= Bertman Original Ballpark Mustard =

Brown mustard brand

Bertman Original Ballpark Mustard is a brown mustard made by Bertman Foods Company, a Cleveland, Ohio, food manufacturer and distributor which has produced several varieties of mustards since 1925, well known regionally because they are served at sports stadiums around Cleveland and sold in stores across Northeastern Ohio.

There is a version of Bertman's original mustard recipe sold by The Davis Food Company called Stadium Authentic Mustard, but the original recipe, made by Bertman's organization, carries the "Bertman Original" designation. Bertman's original recipe is still being made by his family business

==Bertman's Spicy Brown Mustard==

Bertman's spicy brown mustard has been used at sports stadiums in and around Cleveland for over 90 years, including League Park, Cleveland Municipal Stadium, and Progressive Field. Joe Bertman created the mustard for League Park, one of his top accounts, in the garage of his home in Cleveland's Kinsman neighborhood. Bertman's is well known to sports fans, and was declared the "signature concession item" by ESPN.com writer Jim Caple.

==History==

Joseph "Joe" Bertman began the business in his twenties with a partner in a garage at the Bertman home at E. 147th near Kinsman, where spices and pickles were processed and packaged. The partner was bought out during the first few years of the business. Bertman expanded his sales territory from Cleveland to Pittsburgh, Pennsylvania. After WWII he negotiated exclusive distribution rights to many food products with a fleet of trucks and a large sales force.

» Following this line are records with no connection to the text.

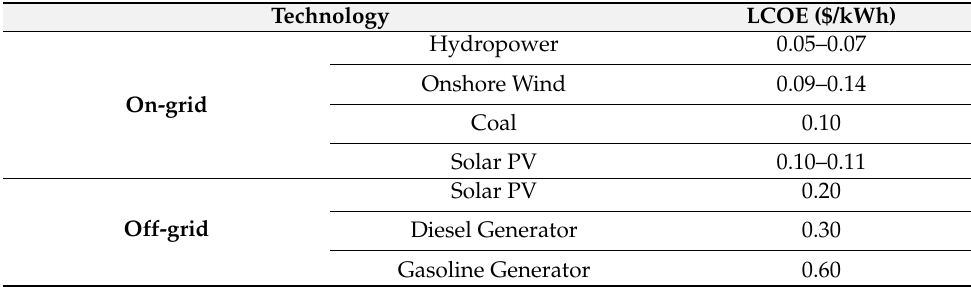
Table 10. Grid and off-grid electricity LCOE costs, 2017. Data taken from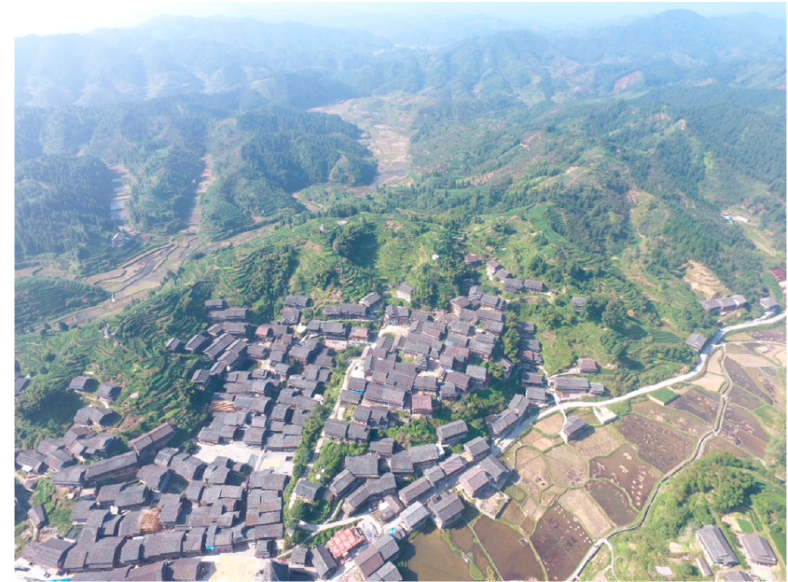
Figure 1. Aerial photo of Gaoyou village (photographed in 2017). Table 1. Official information about Gaoyou village.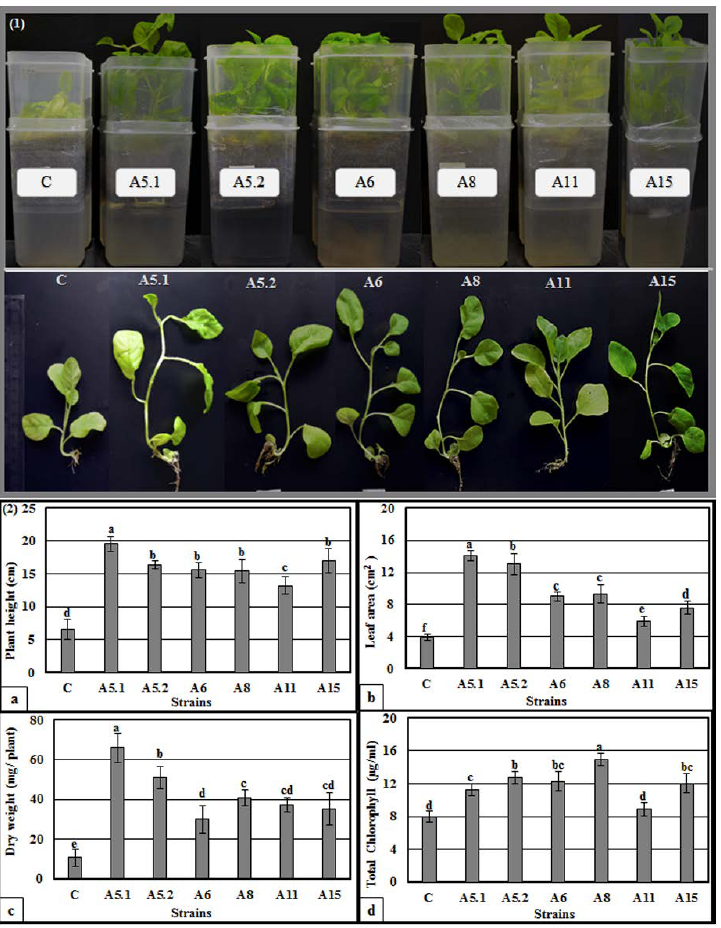
Figure 4. Direct effects of isolated fungi on promoting tobacco seedling growth in liquid MS medium. ( 1 ): Morphology of tobacco seedlings directly affected with six isolated fungi. For treated plants, MS medium was inoculated with five microliters of the isolated fungi two weeks after sowing. ( 2 ): Direct effects of isolated fungi on plant height ( a ), leaf area ( b ), plant dry weight ( c ), and total chlorophyll ( d ). Data are the means of five replicates ± standard deviation; different letters on bars represent the significant values according to Duncan’s test ( p < 0.05). (A5.1: Byssochlamys spectabilis , A5.2: Chaetomium globosum , A6: Cephalotheca foveolata , A8: Penicillium melinii , A11: Alternaria tenuissima and A15: Nigrospora chinensis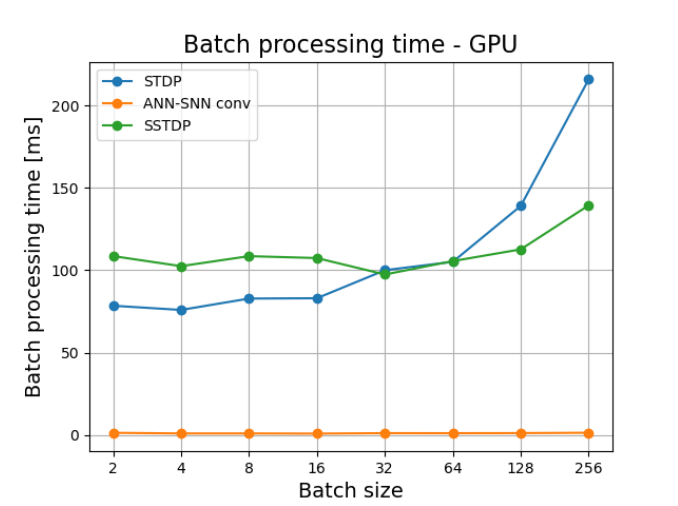
Figure 2. Batch processing times for different batch sizes on GPU.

The company moved to 653 E. 103rd by the mid-1930s, and changed its name to Bertman Pickle Co.. Not too shortly after that, the company moved again, this time to 2180 E. 76th. The company changed its name to Bertman Foods Company, which is now located at 7777 Grand Avenue in Cleveland.

The company sold pickles, salad dressings, spices, coffees, teas, and canned and dried foods products to schools, hospitals, and other large-scale food operations.
His company supplied mustard to League Park (then home of the Cleveland Indians) and the Cleveland Municipal Stadium. Known for coming up with products to meet the needs of his clients, Bertman invented his spicy brown mustard in 1921.

His mustard, under the family label, is served at major sports venues in Cleveland. The mustard branded by a former employee, Stadium Authentic Mustard, is sold in retail stores, supermarkets, and online, and served in over 150 stadiums and arenas throughout the United States, but not in most Cleveland sports stadiums, where the competing Bertman's Original brand continues to be sold.

==Cleveland's mustard controversy==

In 1966, Cleveland had one local brown mustard: Joe Bertman's. David Dwoskin, a Bertman sales rep, represented the Bertman brand to retailers throughout Ohio. In 1969, The Davis Food Company partnered with Joe to make "The Authentic Stadium Mustard" available for retail sales in supermarkets. In 1971, Dwoskin registered the name "The Authentic Stadium Mustard" for his new company Davis Food Company. In 1982, Davis Food Company obtained exclusive rights to sell to both wholesale and retail markets as well as stadiums, arenas and other venues. In the early 1980s there was a disagreement between Bertman and Dwoskin. Dwoskin produced his own mustard under the Stadium brand through his own company. The Bertman Family continues to sell its version of the mustard through its Bertman Foods Company.

Dwoskin told Cleveland.com that his mustard is served in 150 stadiums in the United States. Bertman Original is served at all Cleveland sports stadiums. Bertman Original is licensed to feature the Block C logo of the Cleveland Guardians baseball club, and is served at all Cleveland sports venues save Huntington Bank Field, which serves Stadium Authentic.

Both mustards are sold in grocery stores, specialty food shops, and online. The trademarked "Bertman Original Ball Park Mustard" is still sold at Cleveland sports venues, and as a competing brand to Stadium Mustard by the Bertman family.